L’Europe facilite la libre circulation de l’intelligence. Créer un espace de 500 millions d’êtres humains a permis de puiser dans un vivier plus large. L’existence de frontières ouvertes, l’absence de tracas et de visas facilitent la coopération des laboratoires.

Dans la mondialisation, la taille des ensembles politiques est décisive ; à la fois pour connecter les ressources humaines, pour mutualiser les investissements et finalement pour que les entreprises, grâce à de plus larges débouchés pour leurs produits, créent de l’emploi.

Les Européens peuvent avoir confiance en eux : ils sont souvent au top niveau mondial. Selon le Président du CER, le mathématicien français Jean-Pierre Bourguignon, la qualité des projets refusés prouve que son budget pourrait être doublé sans diminuer le niveau d’exigence.

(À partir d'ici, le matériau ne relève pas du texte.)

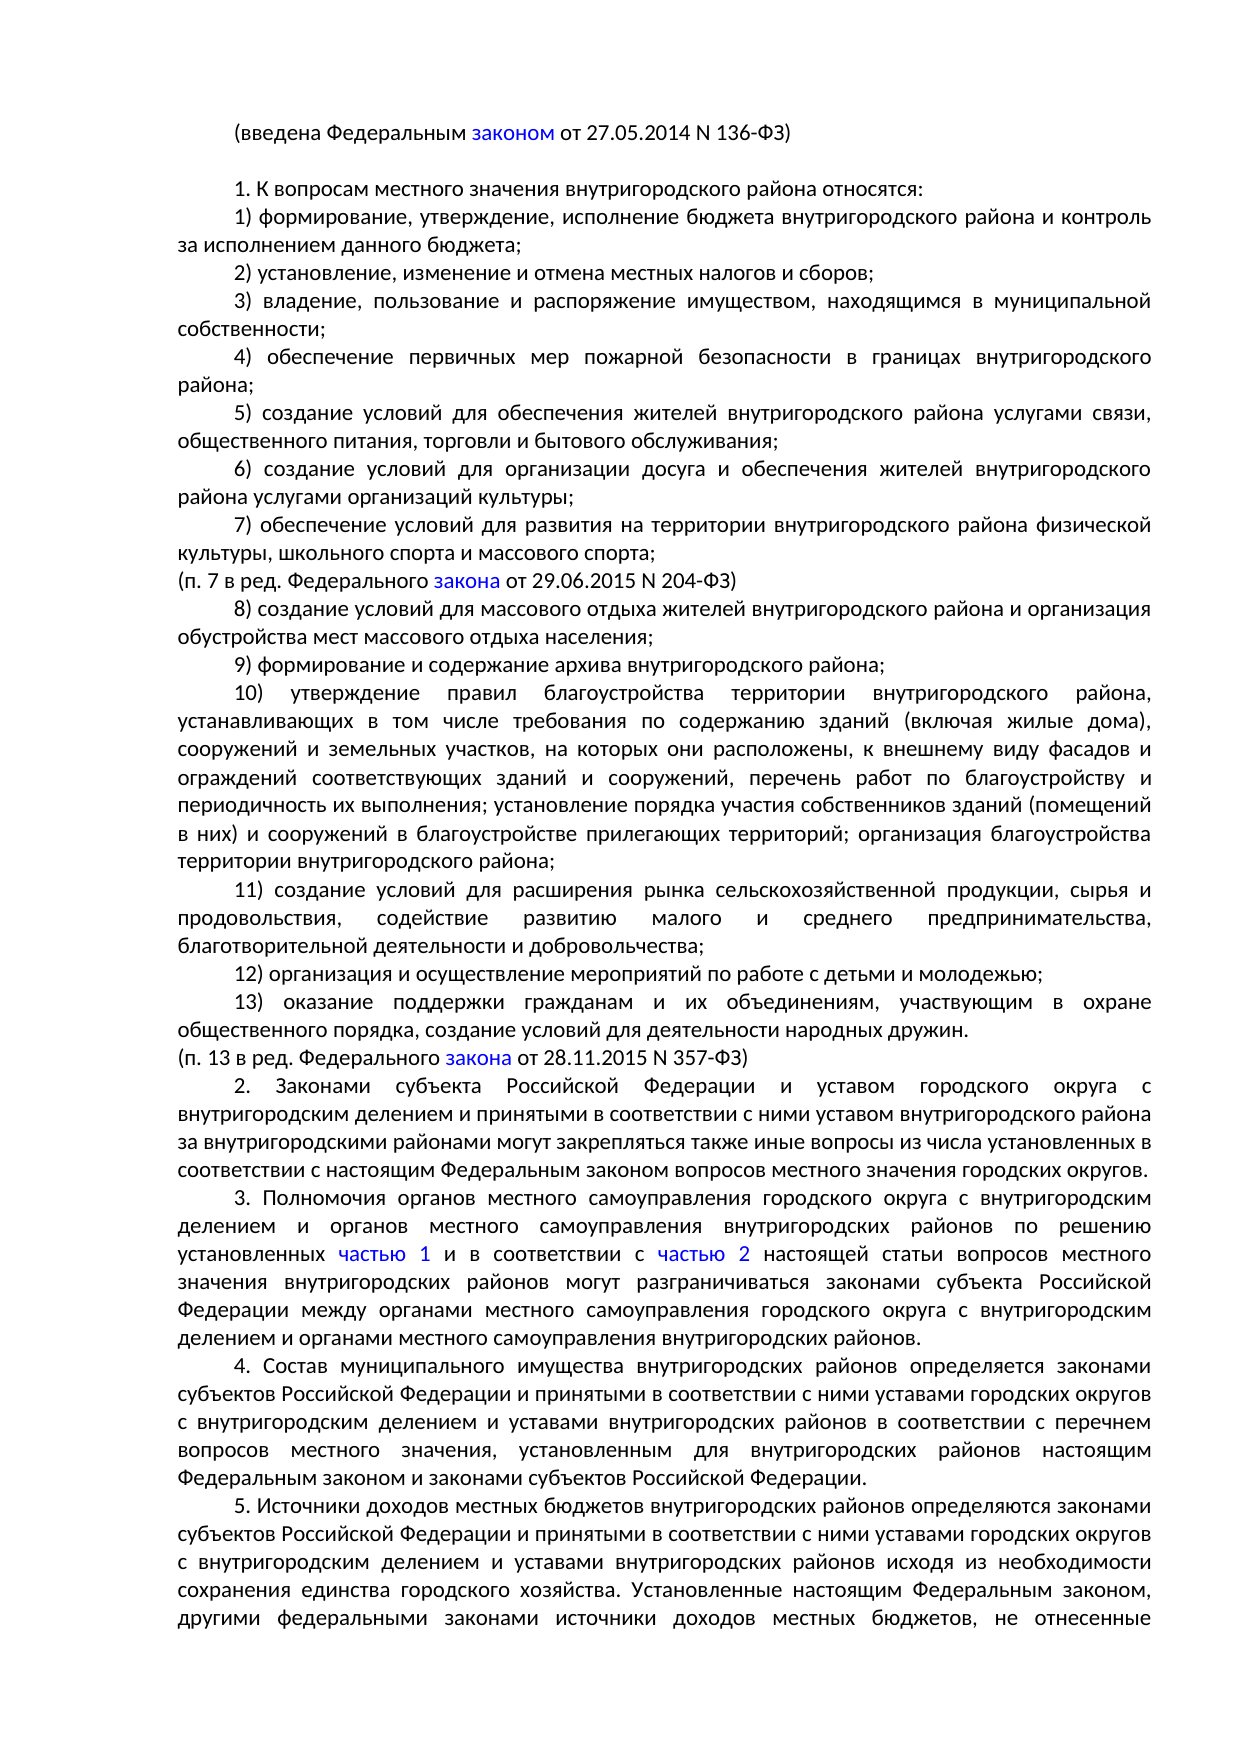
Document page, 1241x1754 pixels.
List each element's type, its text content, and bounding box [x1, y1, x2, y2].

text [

Pour lutter contre le changement climatique, pour éradiquer le cancer et les terribles maladies neurologiques aujourd’hui incurables, pour éviter que les antibiotiques deviennent inefficaces, pour rester dans la course de l’intelligence artificielle, de la robotisation, nous devons redoubler d’efforts.

A la Renaissance puis au siècle des Lumières, ce sont les Européens qui ont permis le progrès de la connaissance et de la science, pavant  la voie à la révolution industrielle. Aujourd’hui le défi de faire reculer l’obscurantisme reste d’actualité : plus la raison critique sera soutenue, moins les Européens seront vulnérables  à la désinformation.  

Ensemble, les Européens peuvent mieux œuvrer au bien commun, en restant forts dans la course mondiale. C’est le seul moyen de financer leurs modèles sociaux de manière pérenne et, tout simplement, de vivre bien.

La bonne nouvelle, c’est que nous avons déjà commencé à le faire, avec succès.